> ARBEITSAUFTRAG 1: Geben Sie aus der Rezension zu Bernhards Hoheliedpredigten den Abschnitt wortgetreu wieder, beginnend bei „Der erste Teil“ und endend mit „der Trinität mündet.“.
> ARBEITSAUFTRAG 2: Welche von Bernhards Predigten steht laut der Rezension im Zentrum der Studie von Stefan Constantinescu?

> ZITIERTER ABSCHNITT:
====
In den Jahren 1135 bis 1153 verfasste Bernhard von Clairvaux seine 86 »Sermones super Cantica Canticorum«, die nicht nur für die Theologie, sondern angesichts ihrer gehobenen Stilistik und historischen Bezüge beispielsweise auch für die mittellateinische Philologie und die Geschichtswissenschaft von Interesse sind. Im Zentrum der Studie von Stefan Constantinescu steht die 74. Predigt, in der Bernhard davon berichtet, wie ihn das »Verbum Dei« heimsuchte. Ausgehend von diesem Text, möchte Constantinescu die zentrale Bedeutung des Konzepts der »visitatio Verbi« für die Theologie Bernhards herausarbeiten und dabei auch nach dessen Relevanz für die Theologie des 21. Jahrhunderts fragen (S. 13). Dafür will er dem Schreibanlass Bernhards auf die Spur kommen und klären, ob es ihm mit dem Text um die Unterweisung des Nächsten oder die Erinnerung einer mystischen Erfahrung geht. In diesem Zusammenhang stellt er auch die Frage nach dem Wirklichkeitsverhältnis von Sprache und Erfahrung (»dans quelle mesure le récit de la ›visitatio Verbi‹ transmet une densité d’ordre ontologique?«, S. 16).
Der erste Teil der Arbeit widmet sich ausführlich der Frage nach der Versprachlichung der »visitatio« Erfahrung, während der zweite das besagte ontologische Verhältnis von Sprache und Erfahrung untersucht, mit einem gewissen Schwerpunkt auf ästhetischen Gesichtspunkten. Constantinescu zufolge erzeuge die Wortkunst eine ikonische Realität (»l’art des paroles en tant que réalité iconique«, S. 91); wie eine Ikone solle die Sprache das Unsagbare ausdrücken (S. 94). Es geht in der Konsequenz um die im Menschen bewirkte Veränderung, die Vergöttlichung durch den logos. Der dritte Teil schließlich verfolgt diese Transformation des Menschen weiter, bespricht die Rolle der Selbsterkenntnis und beschreibt die Effekte der »visitatio Verbi«, die in die Erkenntnis der Trinität mündet.
Die Arbeit folgt theologischen Interessen und zielt unter anderem auf einen Dialog von Bernhards Ideen und orthodoxer Theologie ab. Welche Impulse die Studie hierfür gibt, kann an dieser Stelle nicht beurteilt werden. Wer sich grundsätzlich für das Denken des Abtes und dessen Ausdrucksform im Medium eines sermo interessiert, wird auf jeden Fall dazu angeregt, die »Heimsuchung des Wortes« stärker zu berücksichtigen – in Bernhards Texten wie auch anderweitig.
====
> DATENSATZ:
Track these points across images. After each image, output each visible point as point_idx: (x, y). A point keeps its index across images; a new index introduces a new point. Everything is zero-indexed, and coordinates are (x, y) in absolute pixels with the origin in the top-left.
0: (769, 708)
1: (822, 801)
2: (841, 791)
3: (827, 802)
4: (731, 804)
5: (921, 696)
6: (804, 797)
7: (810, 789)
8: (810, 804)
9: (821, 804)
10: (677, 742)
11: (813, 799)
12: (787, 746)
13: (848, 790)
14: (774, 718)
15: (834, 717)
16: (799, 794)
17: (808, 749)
====
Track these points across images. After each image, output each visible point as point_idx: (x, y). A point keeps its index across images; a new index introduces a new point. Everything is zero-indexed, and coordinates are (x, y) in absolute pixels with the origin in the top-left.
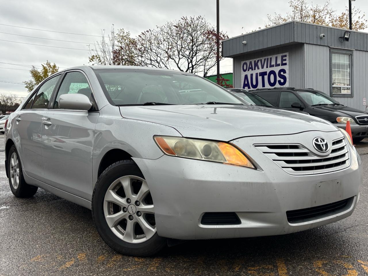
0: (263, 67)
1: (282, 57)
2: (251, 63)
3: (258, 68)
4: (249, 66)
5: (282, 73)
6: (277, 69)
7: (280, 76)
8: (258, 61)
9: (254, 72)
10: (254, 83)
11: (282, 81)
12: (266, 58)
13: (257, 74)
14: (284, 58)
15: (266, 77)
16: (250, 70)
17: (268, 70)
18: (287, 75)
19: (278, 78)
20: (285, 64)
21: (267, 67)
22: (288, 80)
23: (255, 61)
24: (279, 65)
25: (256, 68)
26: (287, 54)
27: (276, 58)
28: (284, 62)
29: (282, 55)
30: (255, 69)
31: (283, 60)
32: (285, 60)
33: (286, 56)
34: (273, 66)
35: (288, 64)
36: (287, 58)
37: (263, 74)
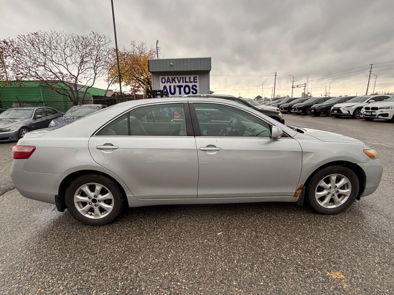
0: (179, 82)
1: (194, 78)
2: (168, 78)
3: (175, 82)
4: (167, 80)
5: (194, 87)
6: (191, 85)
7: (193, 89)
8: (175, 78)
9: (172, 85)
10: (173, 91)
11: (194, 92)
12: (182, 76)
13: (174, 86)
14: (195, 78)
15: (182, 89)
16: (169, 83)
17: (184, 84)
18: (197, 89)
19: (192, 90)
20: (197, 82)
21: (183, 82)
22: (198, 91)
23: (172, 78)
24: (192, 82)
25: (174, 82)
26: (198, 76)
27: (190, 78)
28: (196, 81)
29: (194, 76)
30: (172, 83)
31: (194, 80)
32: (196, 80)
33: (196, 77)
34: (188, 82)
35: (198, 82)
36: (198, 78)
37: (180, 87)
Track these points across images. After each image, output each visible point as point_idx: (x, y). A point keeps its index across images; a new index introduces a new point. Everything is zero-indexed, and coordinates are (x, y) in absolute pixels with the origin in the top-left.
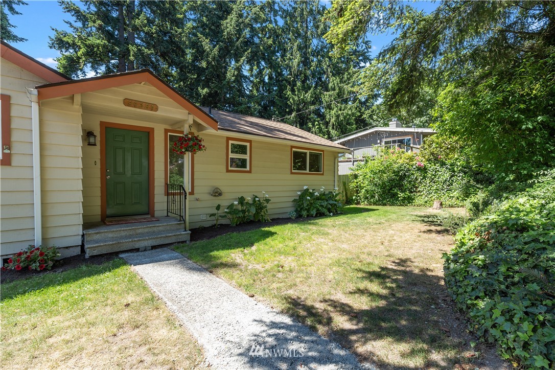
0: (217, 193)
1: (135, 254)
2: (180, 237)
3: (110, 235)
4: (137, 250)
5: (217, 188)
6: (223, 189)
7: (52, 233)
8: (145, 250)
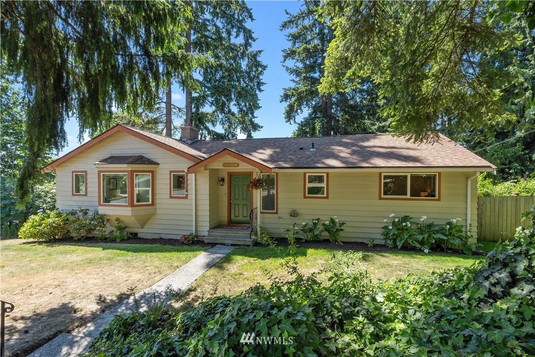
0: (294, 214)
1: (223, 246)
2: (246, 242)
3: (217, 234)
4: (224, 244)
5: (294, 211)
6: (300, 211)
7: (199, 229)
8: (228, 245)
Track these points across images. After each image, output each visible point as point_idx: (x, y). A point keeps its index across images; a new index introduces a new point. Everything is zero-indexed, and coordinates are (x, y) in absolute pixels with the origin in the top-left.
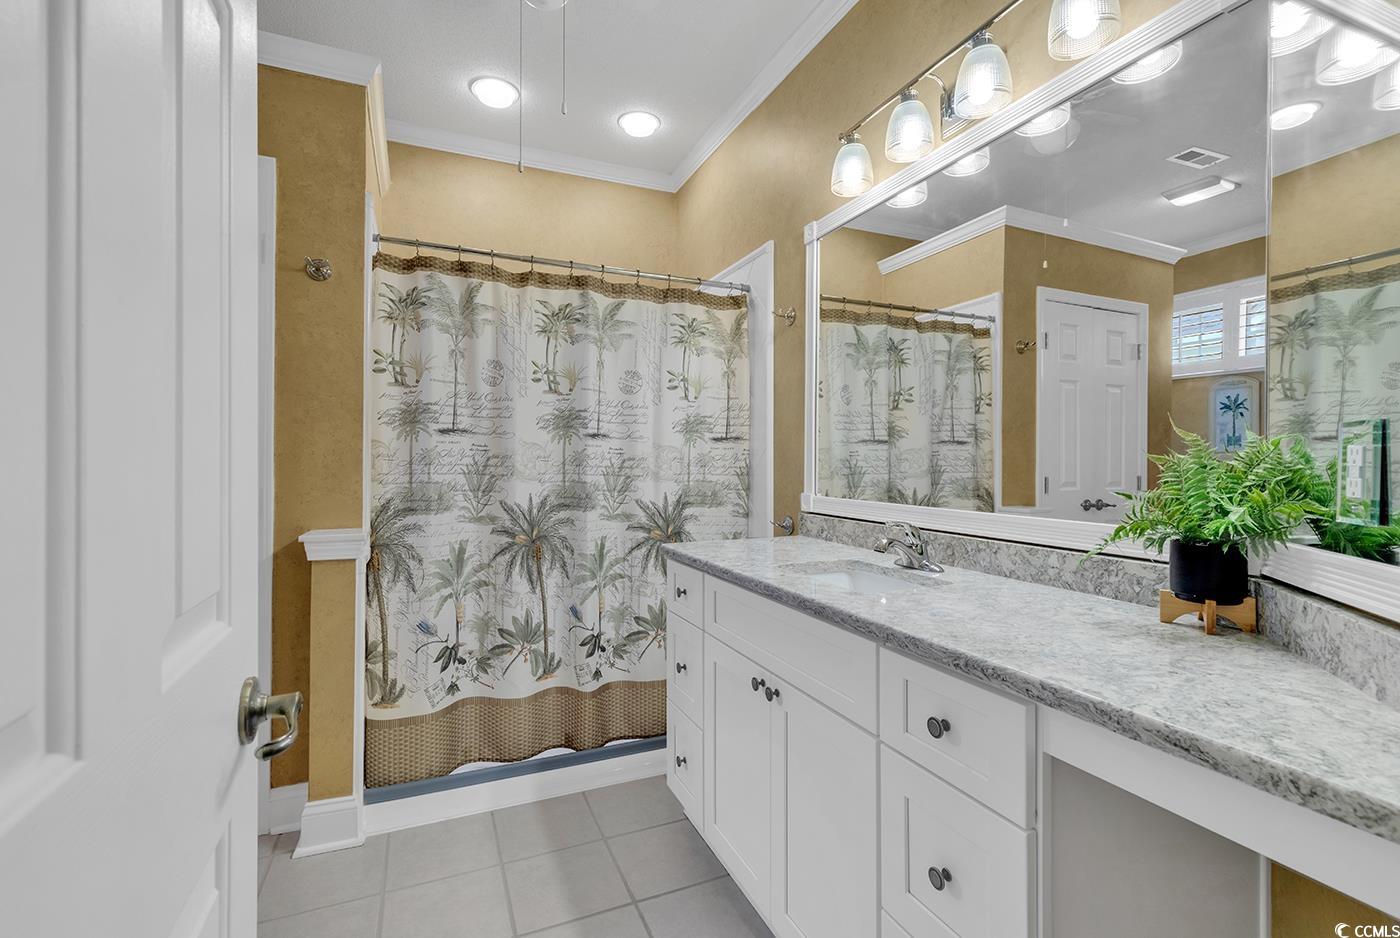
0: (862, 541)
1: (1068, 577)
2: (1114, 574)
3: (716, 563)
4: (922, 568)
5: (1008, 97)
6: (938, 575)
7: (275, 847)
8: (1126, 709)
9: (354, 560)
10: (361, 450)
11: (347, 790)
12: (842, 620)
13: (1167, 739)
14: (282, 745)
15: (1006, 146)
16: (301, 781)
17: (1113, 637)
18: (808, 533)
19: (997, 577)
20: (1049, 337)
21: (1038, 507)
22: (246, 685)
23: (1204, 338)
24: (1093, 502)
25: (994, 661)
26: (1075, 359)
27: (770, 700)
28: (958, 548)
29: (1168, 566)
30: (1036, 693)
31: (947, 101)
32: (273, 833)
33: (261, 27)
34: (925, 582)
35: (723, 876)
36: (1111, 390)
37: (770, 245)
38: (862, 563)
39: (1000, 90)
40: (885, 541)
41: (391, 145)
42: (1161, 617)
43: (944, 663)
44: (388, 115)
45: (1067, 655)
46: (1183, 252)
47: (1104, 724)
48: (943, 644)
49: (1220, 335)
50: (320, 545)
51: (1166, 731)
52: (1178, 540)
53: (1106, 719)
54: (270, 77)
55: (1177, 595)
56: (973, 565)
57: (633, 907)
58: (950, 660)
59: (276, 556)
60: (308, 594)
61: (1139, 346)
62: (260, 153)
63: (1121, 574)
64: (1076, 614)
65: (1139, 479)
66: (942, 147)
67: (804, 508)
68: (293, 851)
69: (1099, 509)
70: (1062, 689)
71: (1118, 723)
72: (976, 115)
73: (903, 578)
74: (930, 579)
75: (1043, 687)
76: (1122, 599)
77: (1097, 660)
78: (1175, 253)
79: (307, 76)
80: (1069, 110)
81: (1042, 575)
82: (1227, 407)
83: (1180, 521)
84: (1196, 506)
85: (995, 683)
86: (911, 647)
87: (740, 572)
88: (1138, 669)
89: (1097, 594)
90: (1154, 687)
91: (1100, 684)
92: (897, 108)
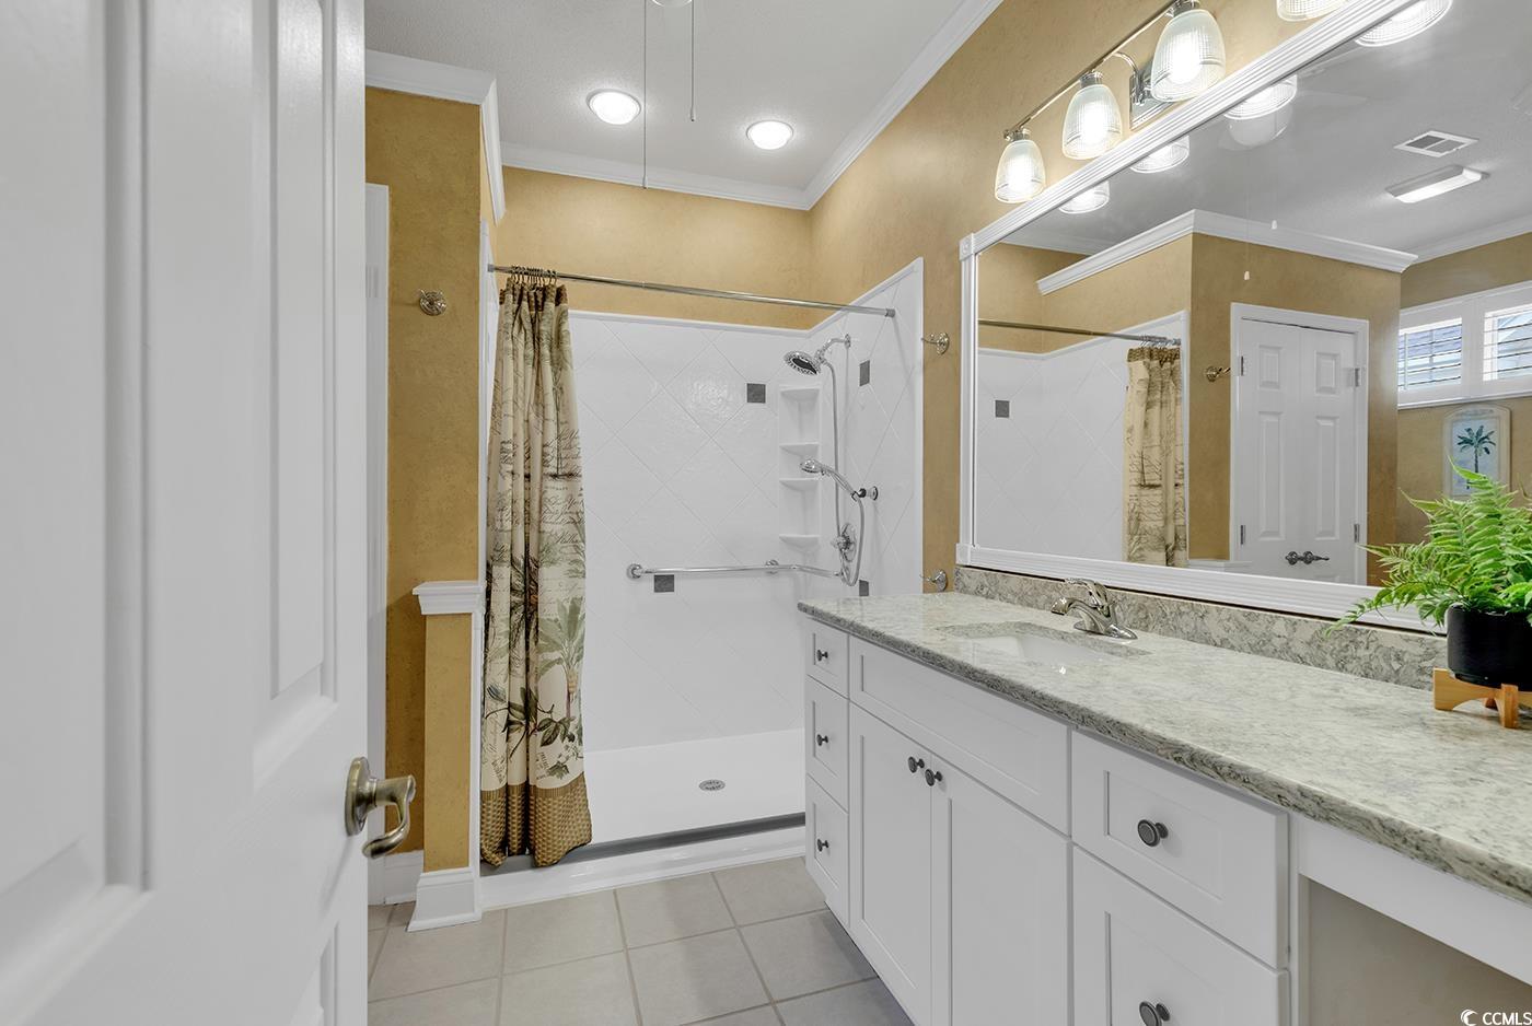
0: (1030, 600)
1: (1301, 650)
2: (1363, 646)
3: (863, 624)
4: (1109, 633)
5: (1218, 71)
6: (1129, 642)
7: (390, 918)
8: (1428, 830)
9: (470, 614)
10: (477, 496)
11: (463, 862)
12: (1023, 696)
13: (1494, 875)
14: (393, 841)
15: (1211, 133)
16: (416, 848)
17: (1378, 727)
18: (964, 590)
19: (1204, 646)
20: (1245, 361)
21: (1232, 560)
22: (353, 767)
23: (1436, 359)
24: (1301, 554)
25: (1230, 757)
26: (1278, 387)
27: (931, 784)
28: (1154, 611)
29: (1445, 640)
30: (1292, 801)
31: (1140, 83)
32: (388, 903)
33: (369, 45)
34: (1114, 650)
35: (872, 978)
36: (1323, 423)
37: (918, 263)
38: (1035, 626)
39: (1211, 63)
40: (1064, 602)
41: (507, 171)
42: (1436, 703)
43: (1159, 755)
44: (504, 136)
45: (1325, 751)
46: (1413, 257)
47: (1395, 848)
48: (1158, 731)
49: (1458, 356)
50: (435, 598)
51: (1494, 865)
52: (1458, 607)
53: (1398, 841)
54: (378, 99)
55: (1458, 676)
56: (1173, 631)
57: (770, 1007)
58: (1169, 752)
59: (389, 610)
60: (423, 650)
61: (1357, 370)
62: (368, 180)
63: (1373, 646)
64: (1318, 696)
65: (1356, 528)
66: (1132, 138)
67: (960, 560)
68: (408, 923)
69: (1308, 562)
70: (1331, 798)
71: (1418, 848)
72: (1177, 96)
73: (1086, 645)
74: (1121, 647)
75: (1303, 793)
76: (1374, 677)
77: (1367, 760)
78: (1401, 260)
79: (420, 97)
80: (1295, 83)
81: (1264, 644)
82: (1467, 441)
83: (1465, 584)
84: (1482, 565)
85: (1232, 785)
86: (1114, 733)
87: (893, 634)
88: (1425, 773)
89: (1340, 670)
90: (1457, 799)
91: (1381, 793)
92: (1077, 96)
====
> LÖSUNG 1:
Der erste Teil der Arbeit widmet sich ausführlich der Frage nach der Versprachlichung der »visitatio« Erfahrung, während der zweite das besagte ontologische Verhältnis von Sprache und Erfahrung untersucht, mit einem gewissen Schwerpunkt auf ästhetischen Gesichtspunkten. Constantinescu zufolge erzeuge die Wortkunst eine ikonische Realität (»l’art des paroles en tant que réalité iconique«, S. 91); wie eine Ikone solle die Sprache das Unsagbare ausdrücken (S. 94). Es geht in der Konsequenz um die im Menschen bewirkte Veränderung, die Vergöttlichung durch den logos. Der dritte Teil schließlich verfolgt diese Transformation des Menschen weiter, bespricht die Rolle der Selbsterkenntnis und beschreibt die Effekte der »visitatio Verbi«, die in die Erkenntnis der Trinität mündet.

> LÖSUNG 2: Die 74. Predigt, in der Bernhard berichtet, wie ihn das »Verbum Dei« heimsuchte.